The elegies of Franz Liszt Next, one of the most important and fascinating late works of Franz Liszt, La lugubre gondola, a depiction of a funeral gondola in the canals of Venice. Liszt wrote the original piano version around the time he was staying with Wagner at Palazzo Vendramin on the Canal Grande in Venice in late 1882. Did Liszt have a premonition of Wagner's death shortly after, on February 13, 1883? The long funeral procession to Bayreuth began with the sorrowful gondola journey to Santa Lucia train station in Venice. Die Zelle in Nonnenwerth initially came to paper as a mournful lament of a singer who withdraws from the world in the convent of Nonnenwerth and laments his loneliness there. That singer may well have been Liszt himself, who felt drawn to monastic life, and spent several summers on the island of Nonnenwerth with his former family. It is hardly surprising that over forty years he wrote so many versions, including one for violin or cello and piano. Spanish Songs Without Words Like many of his contemporaries, the Spanish composer Manuel de Falla had a keen interest in the musical heritage of his country, as Béla Bartók and Zoltán Kodály did for Hungary and Edvard Grieg for Norway.
De Falla had a special interest in the flamenco of his native region Andalusia and more specifically the canto jondo. Echoes of this resound through virtually his entire oeuvre. From 1907 to 1914 Falla lived in Paris, where he had contact with Maurice Ravel, Claude Debussy and Paul Dukas. Shortly before the impending First World War forced Falla to return to Madrid, he wrote the song cycle 'Siete canciones populares españolas' (Seven Spanish Folk Songs) in Paris, based on authentic Spanish folk songs, lightly touched up by him and provided with piano accompaniment. He later reworked six of the seven songs into a version for violin and piano. Thus they pass by without words: a song about a Moorish cloth (El paño moruno), an Eastern-tinged lullaby from Andalusia (Nana), a lively song in which a betrayed lover buries his resentment (Canción), a wild song from Andalusia with exclamations about the ups and downs of love (Polo), a lament in which a willow weeps with a sorrowful beloved (Asturiana) and finally a tale of a secret love from the Aragon region (Jota).
Debussy's Swan Song The last years of Claude Debussy's life were overshadowed by the First World War and extremely painful cancer, which would ultimately claim him in 1918. In 1915 he began a project of six sonatas for various instrumentations and dedicated to his second wife, Emma-Claude. He only managed to complete the first three sonatas, with the Violin Sonata (1917) being the last and most difficult.

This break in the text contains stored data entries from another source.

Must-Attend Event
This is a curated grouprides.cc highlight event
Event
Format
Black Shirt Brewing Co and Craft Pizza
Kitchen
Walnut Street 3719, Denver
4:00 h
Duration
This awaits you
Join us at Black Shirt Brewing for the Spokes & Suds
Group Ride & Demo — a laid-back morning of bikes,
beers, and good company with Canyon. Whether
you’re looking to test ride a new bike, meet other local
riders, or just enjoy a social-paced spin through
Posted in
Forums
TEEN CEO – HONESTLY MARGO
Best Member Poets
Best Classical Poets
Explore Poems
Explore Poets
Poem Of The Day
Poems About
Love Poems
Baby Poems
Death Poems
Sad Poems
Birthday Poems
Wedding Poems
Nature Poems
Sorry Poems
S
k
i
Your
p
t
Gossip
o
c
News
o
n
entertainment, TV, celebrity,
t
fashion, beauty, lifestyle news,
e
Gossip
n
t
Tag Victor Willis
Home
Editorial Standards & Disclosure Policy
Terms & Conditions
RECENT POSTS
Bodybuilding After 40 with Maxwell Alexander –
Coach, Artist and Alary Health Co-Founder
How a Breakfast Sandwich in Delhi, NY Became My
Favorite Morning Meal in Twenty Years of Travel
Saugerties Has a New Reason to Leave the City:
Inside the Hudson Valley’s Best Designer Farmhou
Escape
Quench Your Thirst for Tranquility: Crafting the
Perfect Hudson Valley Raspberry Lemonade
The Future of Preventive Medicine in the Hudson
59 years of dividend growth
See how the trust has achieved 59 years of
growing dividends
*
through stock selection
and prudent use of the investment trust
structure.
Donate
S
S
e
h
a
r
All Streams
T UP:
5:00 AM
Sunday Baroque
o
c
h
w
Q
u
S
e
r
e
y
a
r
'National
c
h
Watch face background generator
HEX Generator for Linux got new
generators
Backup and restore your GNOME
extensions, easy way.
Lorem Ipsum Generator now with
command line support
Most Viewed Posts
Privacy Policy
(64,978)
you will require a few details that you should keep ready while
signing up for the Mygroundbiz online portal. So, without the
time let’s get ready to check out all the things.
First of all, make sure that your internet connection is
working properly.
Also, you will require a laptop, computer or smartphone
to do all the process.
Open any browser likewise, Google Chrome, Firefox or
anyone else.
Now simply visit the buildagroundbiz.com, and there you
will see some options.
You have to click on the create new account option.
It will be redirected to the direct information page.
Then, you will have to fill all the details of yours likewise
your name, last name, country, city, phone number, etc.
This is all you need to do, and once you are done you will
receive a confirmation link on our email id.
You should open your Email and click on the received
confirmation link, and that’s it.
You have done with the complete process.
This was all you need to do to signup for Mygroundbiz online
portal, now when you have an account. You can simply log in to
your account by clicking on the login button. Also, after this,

It is Debussy's swan song in the field of chamber music. Debussy, already dying and under morphine, wrote about the creative process: 'I work in a void, exhausting myself in small tinkering jobs, which only make me more desperate. Never have I felt so worn down by this pursuit of the unattainable.' In May 1917 Debussy performed his last work himself in the Salle Gaveau in Paris with violinist Gaston Poulet: 'They wanted to repeat the Intermède, which I firmly opposed, in order to respect the unity of the composition; so we had to play the entire sonata again.' After this sonata Debussy completed only one more work, the transcription for cello and piano of the sonatas for viola da gamba and harpsichord by Johann Sebastian Bach. With this homage to Bach, Claude Debussy, musicien français, passed into eternity.